4. Which "our"? Which future? There have been so many.

5. But maybe that deliberate ambiguity speaks subliminally to the my more than the our. How many of us would like to restore our own future? How many people would love to go back and polish up their idea of what their life would turn out to be, to have everything still possible, to brighten and retouch that vision as if it had not aged a day but was still new, still now? What this imperative asks for is to give me back my idea of what life was going to be like. It's a bitter demand. It's rallying cry full of disappointment and indignant nostalgia.

Hilariously, one of the largest donors to Restore our Future is a guy who made his millions betting on the collapse of the housing industry. Also, the chairman of New Balance, noted.

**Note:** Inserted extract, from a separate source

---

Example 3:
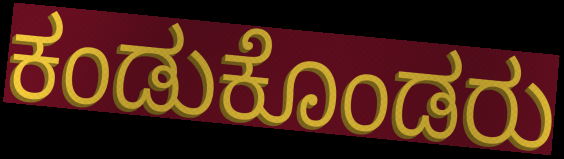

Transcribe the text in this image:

ಕಂಡುಕೊಂಡರು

I live in Williamsburg, Virginia, a town that fervently and aggressively wiped out an enormous portion of its physical present and future in the 1930s by reverting (recolonizing?) much of the town to the year 1774. Evacuated of its residents, cleared of all 19th- and 20th-century structures except reconstructions, Colonial Williamsburg™ guards a past that is constantly rubbing awkwardly against the present and battling the future (as time weathers paint and erodes brick and renders the longtime Thomas Jefferson reenactor increasingly anachronistic as he ages away from a plausibly 1774-aged Jefferson and into the next bygone century)--but I'll write that essay elsewhere.

Sunday, January 8, 2012

SIX HAS ALWAYS BEEN MY LUCKY NUMBER

 Happy (estimated) birthday to my sweet Emmett, born circa January 2006 somewhere around Tillamook, Oregon. I took him home "to foster him" on September 8, 2006, when he was eight months old. In the rescue business they call this a "foster failure." 

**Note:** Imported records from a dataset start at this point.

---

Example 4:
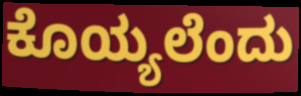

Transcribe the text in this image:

ಕೊಯ್ಯಲೆಂದು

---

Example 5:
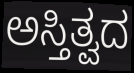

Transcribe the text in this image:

ಅಸ್ತಿತ್ವದ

I couldn't have failed better.


I don't know what else to say except thank you, Emmett, for being the perfect road trip buddy, polite party guest (and host), woods wanderer, and reading armrest. You changed my life. I'm so glad you're in it.

I don't blame you for not wanting to fetch. It's stupid to keep bringing something back to a person who just throws it away again. 
Happy sixth, little friend. Please stick around for another dozen if you can.